The next new start, for fall 1994, would be his last; Jacobs has been on an upward, if sometimes volatile, trajectory ever since. Critical acclaim translated to commercial clout in 1997, when Bernard Arnault signed him to create ready-to-wear for Louis Vuitton. There, he has developed a look of witty glamour while engaging in masterful collaborations with, among other artists, Stephen Sprouse, Richard Prince and, in 2003, Takashi Murakami, whose accessories series became an international sensation.

 

For his New York collection Jacobs has continued to refine an aesthetic that, for all its inherent cool, is at its heart pretty, optimistic and ultraluxe.

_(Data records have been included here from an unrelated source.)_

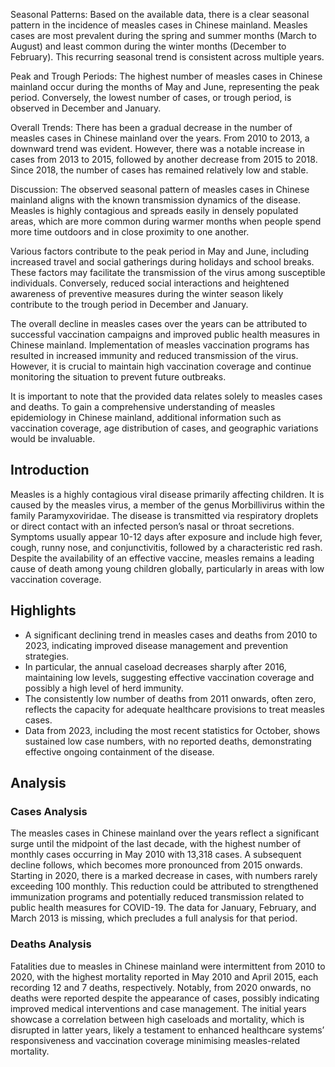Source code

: Seasonal Patterns:
Based on the available data, there is a clear seasonal pattern in the incidence of measles cases in Chinese mainland. Measles cases are most prevalent during the spring and summer months (March to August) and least common during the winter months (December to February). This recurring seasonal trend is consistent across multiple years.

Peak and Trough Periods:
The highest number of measles cases in Chinese mainland occur during the months of May and June, representing the peak period. Conversely, the lowest number of cases, or trough period, is observed in December and January.

Overall Trends:
There has been a gradual decrease in the number of measles cases in Chinese mainland over the years. From 2010 to 2013, a downward trend was evident. However, there was a notable increase in cases from 2013 to 2015, followed by another decrease from 2015 to 2018. Since 2018, the number of cases has remained relatively low and stable.

Discussion:
The observed seasonal pattern of measles cases in Chinese mainland aligns with the known transmission dynamics of the disease. Measles is highly contagious and spreads easily in densely populated areas, which are more common during warmer months when people spend more time outdoors and in close proximity to one another.

Various factors contribute to the peak period in May and June, including increased travel and social gatherings during holidays and school breaks. These factors may facilitate the transmission of the virus among susceptible individuals. Conversely, reduced social interactions and heightened awareness of preventive measures during the winter season likely contribute to the trough period in December and January.

The overall decline in measles cases over the years can be attributed to successful vaccination campaigns and improved public health measures in Chinese mainland. Implementation of measles vaccination programs has resulted in increased immunity and reduced transmission of the virus. However, it is crucial to maintain high vaccination coverage and continue monitoring the situation to prevent future outbreaks.

It is important to note that the provided data relates solely to measles cases and deaths. To gain a comprehensive understanding of measles epidemiology in Chinese mainland, additional information such as vaccination coverage, age distribution of cases, and geographic variations would be invaluable.

## Introduction

Measles is a highly contagious viral disease primarily affecting children. It is caused by the measles virus, a member of the genus Morbillivirus within the family Paramyxoviridae. The disease is transmitted via respiratory droplets or direct contact with an infected person’s nasal or throat secretions. Symptoms usually appear 10-12 days after exposure and include high fever, cough, runny nose, and conjunctivitis, followed by a characteristic red rash. Despite the availability of an effective vaccine, measles remains a leading cause of death among young children globally, particularly in areas with low vaccination coverage.

## Highlights

- A significant declining trend in measles cases and deaths from 2010 to 2023, indicating improved disease management and prevention strategies. <br/>
- In particular, the annual caseload decreases sharply after 2016, maintaining low levels, suggesting effective vaccination coverage and possibly a high level of herd immunity. <br/>
- The consistently low number of deaths from 2011 onwards, often zero, reflects the capacity for adequate healthcare provisions to treat measles cases. <br/>
- Data from 2023, including the most recent statistics for October, shows sustained low case numbers, with no reported deaths, demonstrating effective ongoing containment of the disease. <br/>

## Analysis

### Cases Analysis

The measles cases in Chinese mainland over the years reflect a significant surge until the midpoint of the last decade, with the highest number of monthly cases occurring in May 2010 with 13,318 cases. A subsequent decline follows, which becomes more pronounced from 2015 onwards. Starting in 2020, there is a marked decrease in cases, with numbers rarely exceeding 100 monthly. This reduction could be attributed to strengthened immunization programs and potentially reduced transmission related to public health measures for COVID-19. The data for January, February, and March 2013 is missing, which precludes a full analysis for that period.

### Deaths Analysis

Fatalities due to measles in Chinese mainland were intermittent from 2010 to 2020, with the highest mortality reported in May 2010 and April 2015, each recording 12 and 7 deaths, respectively. Notably, from 2020 onwards, no deaths were reported despite the appearance of cases, possibly indicating improved medical interventions and case management. The initial years showcase a correlation between high caseloads and mortality, which is disrupted in latter years, likely a testament to enhanced healthcare systems’ responsiveness and vaccination coverage minimising measles-related mortality.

In recent years, he has shown some of his most remarkable collections, including the controversial “Violet Incredible” effort for fall 2005, which WWD called “his gutsiest since grunge, made more so [because] a designer at fashion’s pinnacle has so much more to lose than a renegade kid.” He called his spring 2008 show, a rare sex-themed outing rich with surrealist imagery, “the Emperor’s New Clothes—which is what fashion is.”

 

Thus, Jacobs takes a laissez-faire approach to client interpretations of his work. “The only thing that looks wrong on anybody is insecurity,” he told WWD’s CEO Summit in 2009. “I probably shouldn’t be sitting here in a kilt, but I don’t care. I’ve got good calves and I’m happy. I’m happy when I see people wearing something we’ve made. I don’t care if they wear it inside out, backward, cut in half or busting out the side seams. God bless you if you’re happy.”